** WORK INSTRUCTIONS **
Reproduce the listing below exactly, minus its pictures.

** MATERIAL FOR THE TASK **
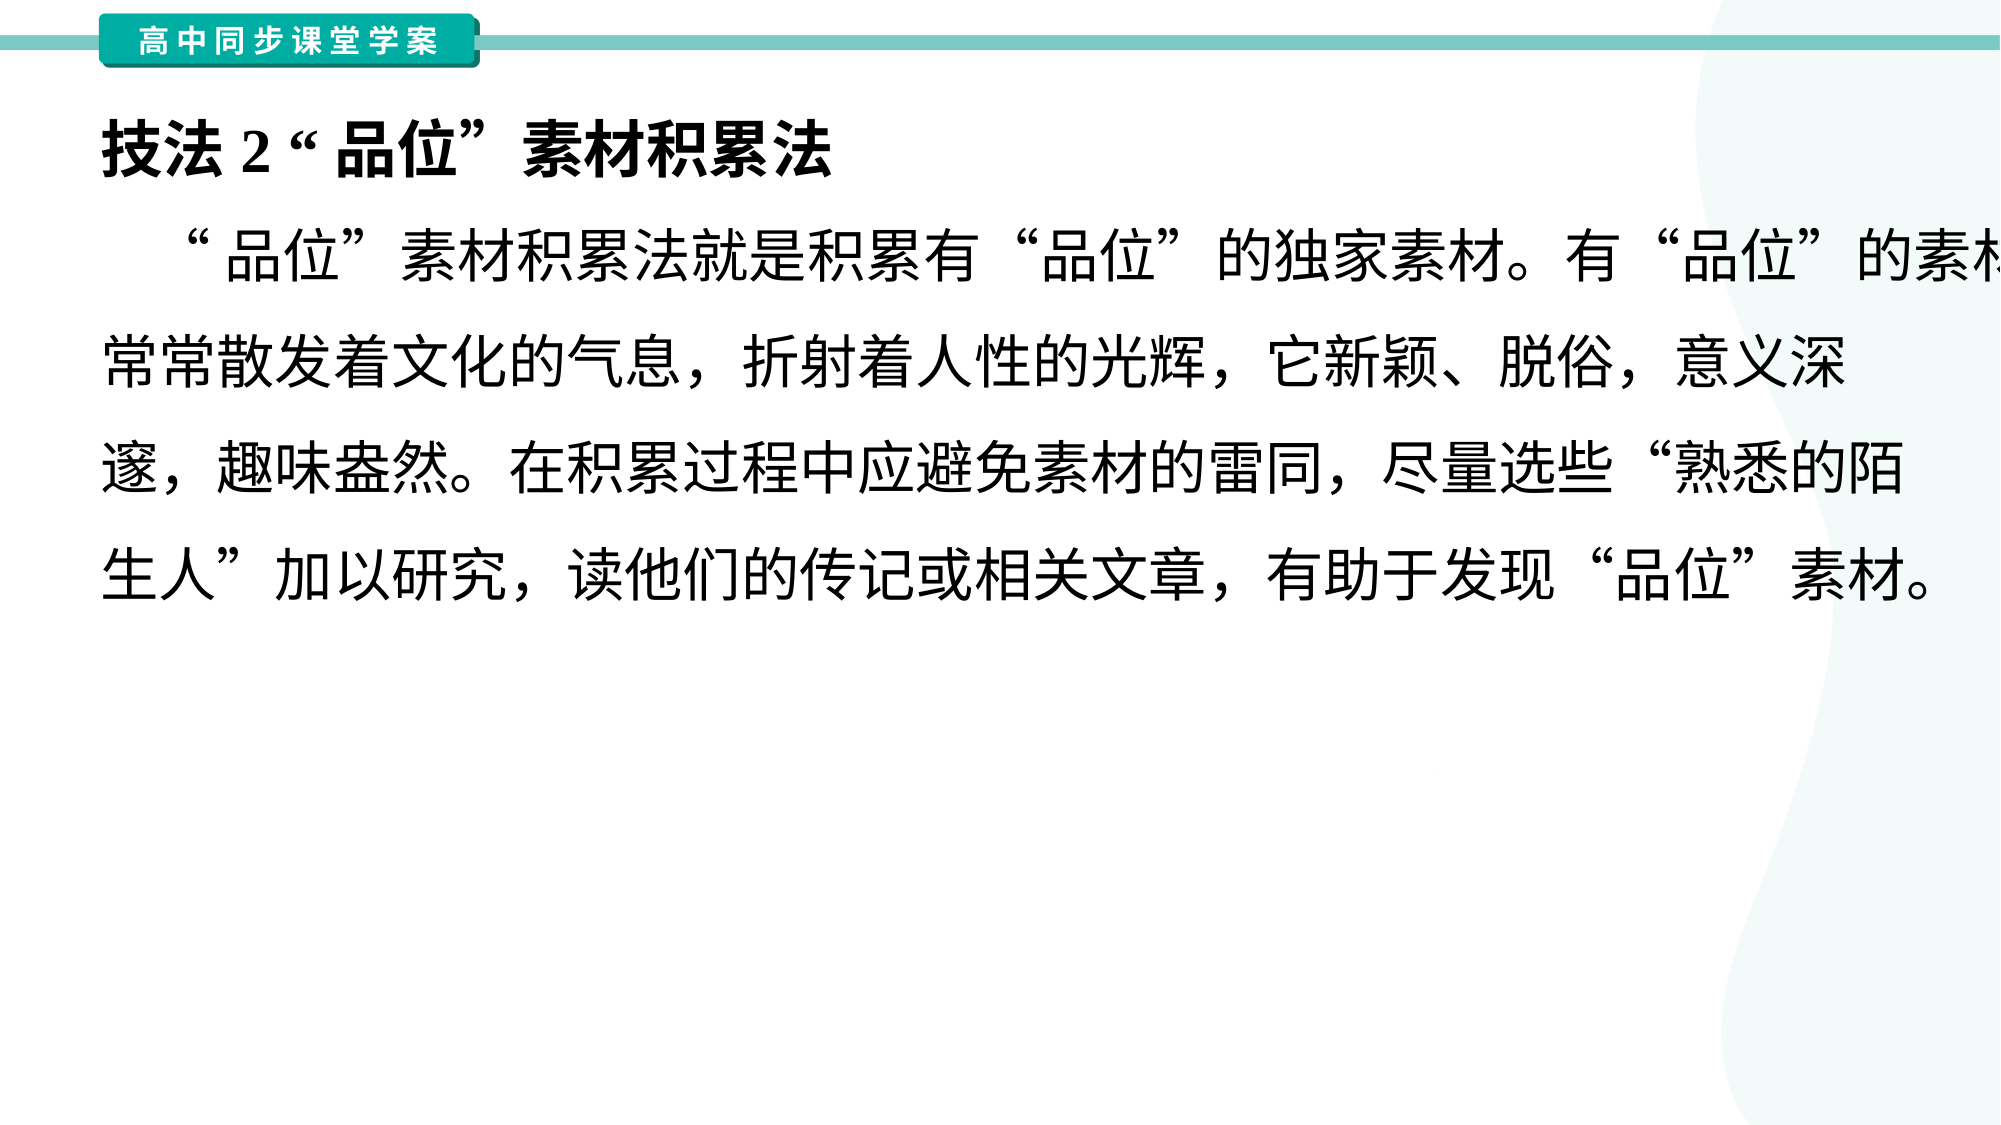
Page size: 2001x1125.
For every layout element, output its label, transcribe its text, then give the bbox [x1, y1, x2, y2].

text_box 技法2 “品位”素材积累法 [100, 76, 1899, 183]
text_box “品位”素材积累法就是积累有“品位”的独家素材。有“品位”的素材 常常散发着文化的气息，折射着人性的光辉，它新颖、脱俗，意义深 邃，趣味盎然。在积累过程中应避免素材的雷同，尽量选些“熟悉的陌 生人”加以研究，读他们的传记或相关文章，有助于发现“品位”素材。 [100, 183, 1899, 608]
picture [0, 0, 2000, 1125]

** EXERCISE RESPONSE **
Page size: 2001x1125.
For every layout element, output its label, transcribe its text, then give the bbox [x1, y1, x2, y2].

text_box 技法2 “品位”素材积累法 [100, 76, 1899, 183]
text_box “品位”素材积累法就是积累有“品位”的独家素材。有“品位”的素材 常常散发着文化的气息，折射着人性的光辉，它新颖、脱俗，意义深 邃，趣味盎然。在积累过程中应避免素材的雷同，尽量选些“熟悉的陌 生人”加以研究，读他们的传记或相关文章，有助于发现“品位”素材。 [100, 183, 1899, 608]
picture [0, 0, 2000, 1125]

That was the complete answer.